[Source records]

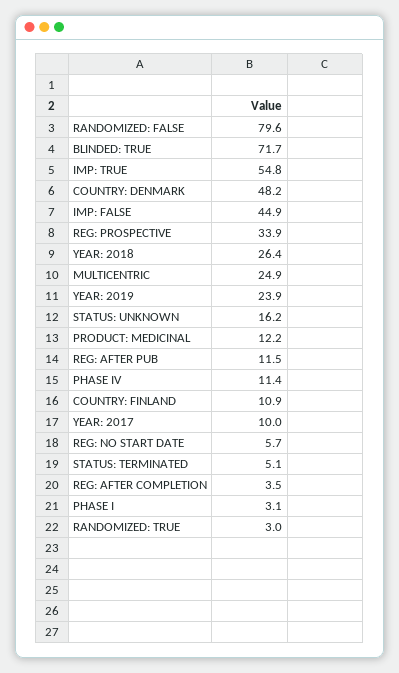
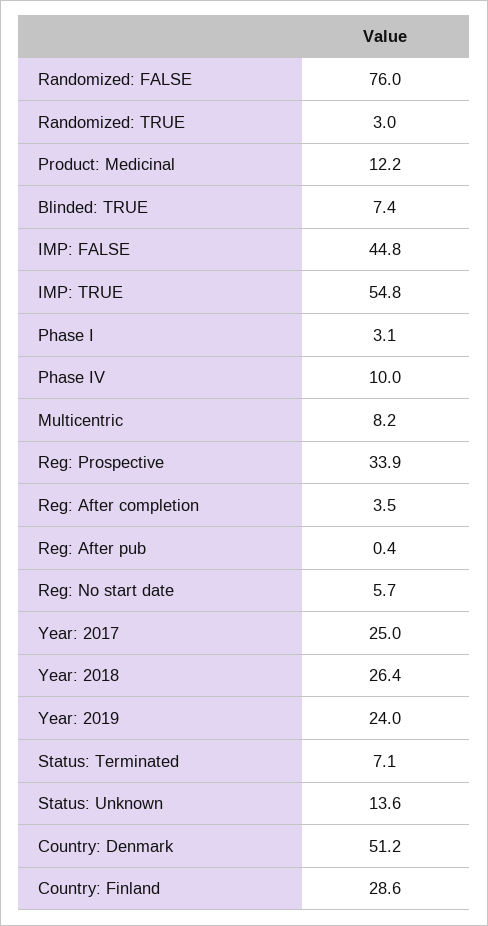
  {
-   "RANDOMIZED: FALSE": 79.6,
+   "RANDOMIZED: FALSE": 76,
-   "BLINDED: TRUE": 71.7,
+   "BLINDED: TRUE": 7.4,
    "IMP: TRUE": 54.8,
-   "COUNTRY: DENMARK": 48.2,
+   "COUNTRY: DENMARK": 51.2,
-   "IMP: FALSE": 44.9,
+   "IMP: FALSE": 44.8,
    "REG: PROSPECTIVE": 33.9,
    "YEAR: 2018": 26.4,
-   "MULTICENTRIC": 24.9,
+   "MULTICENTRIC": 8.2,
-   "YEAR: 2019": 23.9,
+   "YEAR: 2019": 24,
-   "STATUS: UNKNOWN": 16.2,
+   "STATUS: UNKNOWN": 13.6,
    "PRODUCT: MEDICINAL": 12.2,
-   "REG: AFTER PUB": 11.5,
+   "REG: AFTER PUB": 0.4,
-   "PHASE IV": 11.4,
+   "PHASE IV": 10,
-   "COUNTRY: FINLAND": 10.9,
+   "COUNTRY: FINLAND": 28.6,
-   "YEAR: 2017": 10,
+   "YEAR: 2017": 25,
    "REG: NO START DATE": 5.7,
-   "STATUS: TERMINATED": 5.1,
+   "STATUS: TERMINATED": 7.1,
    "REG: AFTER COMPLETION": 3.5,
    "PHASE I": 3.1,
    "RANDOMIZED: TRUE": 3
  }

▶ [ACTIVITY] Determine the number of lines above holding the string "YEAR". Reply with it and nothing more.

▶ [WRITTEN RESPONSE] 5